The UK CFS/ME Research Collaborative (UK CMRC) is a new initiative led by the country’s leading experts in the field to expand medical studies into this complex set of disorders by facilitating greater expertise and improve co-ordination of wide-ranging research activities.

Professor Julia Newton is Clinical Professor of Ageing and Medicine at Newcastle University and also a Consultant at the Royal Victoria Infirmary within the Newcastle Hospitals NHS Foundation Trust. She said: “Chronic fatigue syndrome or ME is a disease that destroys the lives of those it affects.

“Working together and with patient groups, we can ensure that research is performed that pushes the field forward, develops a generation of researchers skilled in this area, and attracts researchers to CFS/ME who have not previously worked in this area.”

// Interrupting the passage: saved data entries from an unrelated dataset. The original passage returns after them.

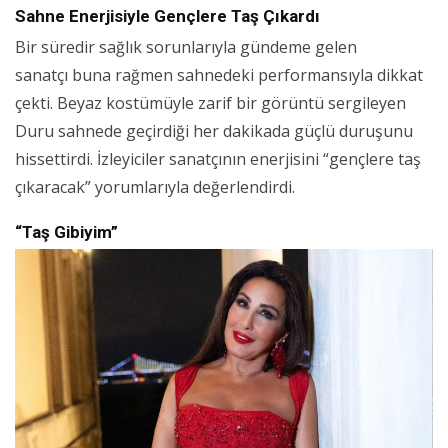
Sahne Enerjisiyle Gençlere Taş Çıkardı
Bir süredir sağlık sorunlarıyla gündeme gelen
sanatçı buna rağmen sahnedeki performansıyla dikkat
çekti. Beyaz kostümüyle zarif bir görüntü sergileyen
Duru sahnede geçirdiği her dakikada güçlü duruşunu
hissettirdi. İzleyiciler sanatçının enerjisini “gençlere taş
çıkaracak” yorumlarıyla değerlendirdi.
“Taş Gibiyim”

At the launch, Professor Newton will outline three new studies being carried out in Newcastle. The first involves examining whether a monoclonal antibody, Rituximab, could be used as a medicine in order to understand more about fatigue mechanisms. Rituximab is highly successful in treating rheumatoid arthritis, some cancers and the profound fatigue experienced by patients with an immune liver disease known as Primary Biliary Cirrhosis.

The second trial will explore why people with CFS/ME have low blood pressure and whether this could be a target for treatment.

This work includes studies involving newly-developed MRI techniques to examine the muscle, brain and hearts of patients. In addition, further laboratory studies will involve growing muscle cells from CFS/ME patients and examining their reaction to exercise.

The third study lead by Dr Fai Ng at Newcastle University explores the role inflammation might play in the symptoms of fatigue.

Professor Newton added: “The UK CFS/ME Research Collaborative is an opportunity for us to showcase the range of important work being performed in Newcastle that focuses upon understanding the biological basis of this disease. The ultimate goal is to develop treatments that will address the chronic and debilitating symptoms that affect people with this condition.”

Last year, Professor Newton and Dr Fai Ng at Newcastle University were awarded nearly £1 million in two of only five Medical Research Council grants to study the biological basis of CFS and these studies are just starting in the city.